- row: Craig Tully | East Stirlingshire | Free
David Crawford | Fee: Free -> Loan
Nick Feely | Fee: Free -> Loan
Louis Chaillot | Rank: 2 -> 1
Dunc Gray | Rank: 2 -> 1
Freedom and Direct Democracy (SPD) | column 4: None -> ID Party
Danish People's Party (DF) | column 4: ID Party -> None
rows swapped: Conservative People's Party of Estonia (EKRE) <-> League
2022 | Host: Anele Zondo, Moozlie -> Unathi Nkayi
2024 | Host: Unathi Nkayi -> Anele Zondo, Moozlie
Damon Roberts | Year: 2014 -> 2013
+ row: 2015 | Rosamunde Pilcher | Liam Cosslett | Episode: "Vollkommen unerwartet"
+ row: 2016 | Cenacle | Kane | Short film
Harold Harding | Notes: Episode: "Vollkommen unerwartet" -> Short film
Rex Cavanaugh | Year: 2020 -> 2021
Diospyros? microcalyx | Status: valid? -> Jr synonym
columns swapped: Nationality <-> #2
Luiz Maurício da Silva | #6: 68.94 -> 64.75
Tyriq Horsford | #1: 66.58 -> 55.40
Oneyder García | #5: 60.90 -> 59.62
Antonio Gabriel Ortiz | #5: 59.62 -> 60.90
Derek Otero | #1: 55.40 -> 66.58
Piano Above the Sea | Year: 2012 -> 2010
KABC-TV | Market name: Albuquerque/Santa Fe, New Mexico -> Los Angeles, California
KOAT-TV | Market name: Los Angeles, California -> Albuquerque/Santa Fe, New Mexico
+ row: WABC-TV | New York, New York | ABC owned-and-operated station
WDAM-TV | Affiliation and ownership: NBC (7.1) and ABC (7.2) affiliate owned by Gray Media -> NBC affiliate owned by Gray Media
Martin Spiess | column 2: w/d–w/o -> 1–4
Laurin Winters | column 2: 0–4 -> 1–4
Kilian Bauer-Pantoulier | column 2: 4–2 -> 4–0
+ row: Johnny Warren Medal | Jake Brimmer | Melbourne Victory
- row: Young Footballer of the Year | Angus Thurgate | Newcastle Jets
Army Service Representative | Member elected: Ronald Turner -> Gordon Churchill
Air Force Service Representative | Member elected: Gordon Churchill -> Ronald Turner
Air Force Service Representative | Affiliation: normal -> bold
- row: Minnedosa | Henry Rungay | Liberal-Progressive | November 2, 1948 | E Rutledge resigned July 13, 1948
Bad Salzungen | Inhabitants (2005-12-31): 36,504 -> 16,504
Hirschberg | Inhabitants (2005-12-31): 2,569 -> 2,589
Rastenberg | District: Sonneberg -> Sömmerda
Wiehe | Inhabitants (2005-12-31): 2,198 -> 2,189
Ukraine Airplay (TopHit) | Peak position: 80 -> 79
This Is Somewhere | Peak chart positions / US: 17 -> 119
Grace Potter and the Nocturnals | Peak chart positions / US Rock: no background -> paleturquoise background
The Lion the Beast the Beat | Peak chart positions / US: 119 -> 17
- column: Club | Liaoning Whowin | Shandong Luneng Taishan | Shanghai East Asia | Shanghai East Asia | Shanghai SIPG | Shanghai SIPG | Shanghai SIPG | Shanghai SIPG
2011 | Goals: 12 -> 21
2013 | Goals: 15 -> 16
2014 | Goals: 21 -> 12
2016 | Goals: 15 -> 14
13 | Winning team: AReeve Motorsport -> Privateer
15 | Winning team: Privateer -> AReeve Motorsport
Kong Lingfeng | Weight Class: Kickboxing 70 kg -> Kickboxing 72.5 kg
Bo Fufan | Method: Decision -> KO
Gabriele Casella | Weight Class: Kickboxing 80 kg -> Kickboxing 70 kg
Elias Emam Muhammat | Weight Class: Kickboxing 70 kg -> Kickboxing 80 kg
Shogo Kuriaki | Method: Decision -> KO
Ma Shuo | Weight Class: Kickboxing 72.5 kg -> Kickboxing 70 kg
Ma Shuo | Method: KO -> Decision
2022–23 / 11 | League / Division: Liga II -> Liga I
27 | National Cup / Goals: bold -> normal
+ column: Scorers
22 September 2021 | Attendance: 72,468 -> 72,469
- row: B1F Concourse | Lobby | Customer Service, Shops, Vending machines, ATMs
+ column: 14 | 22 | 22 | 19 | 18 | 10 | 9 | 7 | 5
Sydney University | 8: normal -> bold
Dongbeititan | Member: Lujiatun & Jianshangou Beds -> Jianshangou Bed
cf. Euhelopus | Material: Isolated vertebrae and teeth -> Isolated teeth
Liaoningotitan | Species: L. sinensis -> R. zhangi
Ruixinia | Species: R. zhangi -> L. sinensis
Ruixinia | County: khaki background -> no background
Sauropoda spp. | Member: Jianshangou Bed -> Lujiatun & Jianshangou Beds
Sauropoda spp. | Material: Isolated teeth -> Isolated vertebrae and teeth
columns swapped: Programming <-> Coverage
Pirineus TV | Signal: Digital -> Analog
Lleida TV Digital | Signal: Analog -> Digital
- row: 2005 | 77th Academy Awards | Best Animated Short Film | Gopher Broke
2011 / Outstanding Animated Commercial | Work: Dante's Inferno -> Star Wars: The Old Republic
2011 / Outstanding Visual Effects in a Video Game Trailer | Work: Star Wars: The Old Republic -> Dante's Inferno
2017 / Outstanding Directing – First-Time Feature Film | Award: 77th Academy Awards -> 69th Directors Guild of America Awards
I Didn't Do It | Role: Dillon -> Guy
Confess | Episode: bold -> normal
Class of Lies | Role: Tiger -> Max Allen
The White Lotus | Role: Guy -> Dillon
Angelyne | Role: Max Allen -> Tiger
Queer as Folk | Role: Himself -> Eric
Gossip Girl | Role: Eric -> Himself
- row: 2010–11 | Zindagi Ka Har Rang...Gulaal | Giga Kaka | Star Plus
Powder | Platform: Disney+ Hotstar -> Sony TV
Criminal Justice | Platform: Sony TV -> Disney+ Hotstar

━━━━

### [Objective]
Please render all of the material above as a numbered list, leaving out any blank lines.

### [The response]
1. - row: Craig Tully | East Stirlingshire | Free
2. David Crawford | Fee: Free -> Loan
3. Nick Feely | Fee: Free -> Loan
4. Louis Chaillot | Rank: 2 -> 1
5. Dunc Gray | Rank: 2 -> 1
6. Freedom and Direct Democracy (SPD) | column 4: None -> ID Party
7. Danish People's Party (DF) | column 4: ID Party -> None
8. rows swapped: Conservative People's Party of Estonia (EKRE) <-> League
9. 2022 | Host: Anele Zondo, Moozlie -> Unathi Nkayi
10. 2024 | Host: Unathi Nkayi -> Anele Zondo, Moozlie
11. Damon Roberts | Year: 2014 -> 2013
12. + row: 2015 | Rosamunde Pilcher | Liam Cosslett | Episode: "Vollkommen unerwartet"
13. + row: 2016 | Cenacle | Kane | Short film
14. Harold Harding | Notes: Episode: "Vollkommen unerwartet" -> Short film
15. Rex Cavanaugh | Year: 2020 -> 2021
16. Diospyros? microcalyx | Status: valid? -> Jr synonym
17. columns swapped: Nationality <-> #2
18. Luiz Maurício da Silva | #6: 68.94 -> 64.75
19. Tyriq Horsford | #1: 66.58 -> 55.40
20. Oneyder García | #5: 60.90 -> 59.62
21. Antonio Gabriel Ortiz | #5: 59.62 -> 60.90
22. Derek Otero | #1: 55.40 -> 66.58
23. Piano Above the Sea | Year: 2012 -> 2010
24. KABC-TV | Market name: Albuquerque/Santa Fe, New Mexico -> Los Angeles, California
25. KOAT-TV | Market name: Los Angeles, California -> Albuquerque/Santa Fe, New Mexico
26. + row: WABC-TV | New York, New York | ABC owned-and-operated station
27. WDAM-TV | Affiliation and ownership: NBC (7.1) and ABC (7.2) affiliate owned by Gray Media -> NBC affiliate owned by Gray Media
28. Martin Spiess | column 2: w/d–w/o -> 1–4
29. Laurin Winters | column 2: 0–4 -> 1–4
30. Kilian Bauer-Pantoulier | column 2: 4–2 -> 4–0
31. + row: Johnny Warren Medal | Jake Brimmer | Melbourne Victory
32. - row: Young Footballer of the Year | Angus Thurgate | Newcastle Jets
33. Army Service Representative | Member elected: Ronald Turner -> Gordon Churchill
34. Air Force Service Representative | Member elected: Gordon Churchill -> Ronald Turner
35. Air Force Service Representative | Affiliation: normal -> bold
36. - row: Minnedosa | Henry Rungay | Liberal-Progressive | November 2, 1948 | E Rutledge resigned July 13, 1948
37. Bad Salzungen | Inhabitants (2005-12-31): 36,504 -> 16,504
38. Hirschberg | Inhabitants (2005-12-31): 2,569 -> 2,589
39. Rastenberg | District: Sonneberg -> Sömmerda
40. Wiehe | Inhabitants (2005-12-31): 2,198 -> 2,189
41. Ukraine Airplay (TopHit) | Peak position: 80 -> 79
42. This Is Somewhere | Peak chart positions / US: 17 -> 119
43. Grace Potter and the Nocturnals | Peak chart positions / US Rock: no background -> paleturquoise background
44. The Lion the Beast the Beat | Peak chart positions / US: 119 -> 17
45. - column: Club | Liaoning Whowin | Shandong Luneng Taishan | Shanghai East Asia | Shanghai East Asia | Shanghai SIPG | Shanghai SIPG | Shanghai SIPG | Shanghai SIPG
46. 2011 | Goals: 12 -> 21
47. 2013 | Goals: 15 -> 16
48. 2014 | Goals: 21 -> 12
49. 2016 | Goals: 15 -> 14
50. 13 | Winning team: AReeve Motorsport -> Privateer
51. 15 | Winning team: Privateer -> AReeve Motorsport
52. Kong Lingfeng | Weight Class: Kickboxing 70 kg -> Kickboxing 72.5 kg
53. Bo Fufan | Method: Decision -> KO
54. Gabriele Casella | Weight Class: Kickboxing 80 kg -> Kickboxing 70 kg
55. Elias Emam Muhammat | Weight Class: Kickboxing 70 kg -> Kickboxing 80 kg
56. Shogo Kuriaki | Method: Decision -> KO
57. Ma Shuo | Weight Class: Kickboxing 72.5 kg -> Kickboxing 70 kg
58. Ma Shuo | Method: KO -> Decision
59. 2022–23 / 11 | League / Division: Liga II -> Liga I
60. 27 | National Cup / Goals: bold -> normal
61. + column: Scorers
62. 22 September 2021 | Attendance: 72,468 -> 72,469
63. - row: B1F Concourse | Lobby | Customer Service, Shops, Vending machines, ATMs
64. + column: 14 | 22 | 22 | 19 | 18 | 10 | 9 | 7 | 5
65. Sydney University | 8: normal -> bold
66. Dongbeititan | Member: Lujiatun & Jianshangou Beds -> Jianshangou Bed
67. cf. Euhelopus | Material: Isolated vertebrae and teeth -> Isolated teeth
68. Liaoningotitan | Species: L. sinensis -> R. zhangi
69. Ruixinia | Species: R. zhangi -> L. sinensis
70. Ruixinia | County: khaki background -> no background
71. Sauropoda spp. | Member: Jianshangou Bed -> Lujiatun & Jianshangou Beds
72. Sauropoda spp. | Material: Isolated teeth -> Isolated vertebrae and teeth
73. columns swapped: Programming <-> Coverage
74. Pirineus TV | Signal: Digital -> Analog
75. Lleida TV Digital | Signal: Analog -> Digital
76. - row: 2005 | 77th Academy Awards | Best Animated Short Film | Gopher Broke
77. 2011 / Outstanding Animated Commercial | Work: Dante's Inferno -> Star Wars: The Old Republic
78. 2011 / Outstanding Visual Effects in a Video Game Trailer | Work: Star Wars: The Old Republic -> Dante's Inferno
79. 2017 / Outstanding Directing – First-Time Feature Film | Award: 77th Academy Awards -> 69th Directors Guild of America Awards
80. I Didn't Do It | Role: Dillon -> Guy
81. Confess | Episode: bold -> normal
82. Class of Lies | Role: Tiger -> Max Allen
83. The White Lotus | Role: Guy -> Dillon
84. Angelyne | Role: Max Allen -> Tiger
85. Queer as Folk | Role: Himself -> Eric
86. Gossip Girl | Role: Eric -> Himself
87. - row: 2010–11 | Zindagi Ka Har Rang...Gulaal | Giga Kaka | Star Plus
88. Powder | Platform: Disney+ Hotstar -> Sony TV
89. Criminal Justice | Platform: Sony TV -> Disney+ Hotstar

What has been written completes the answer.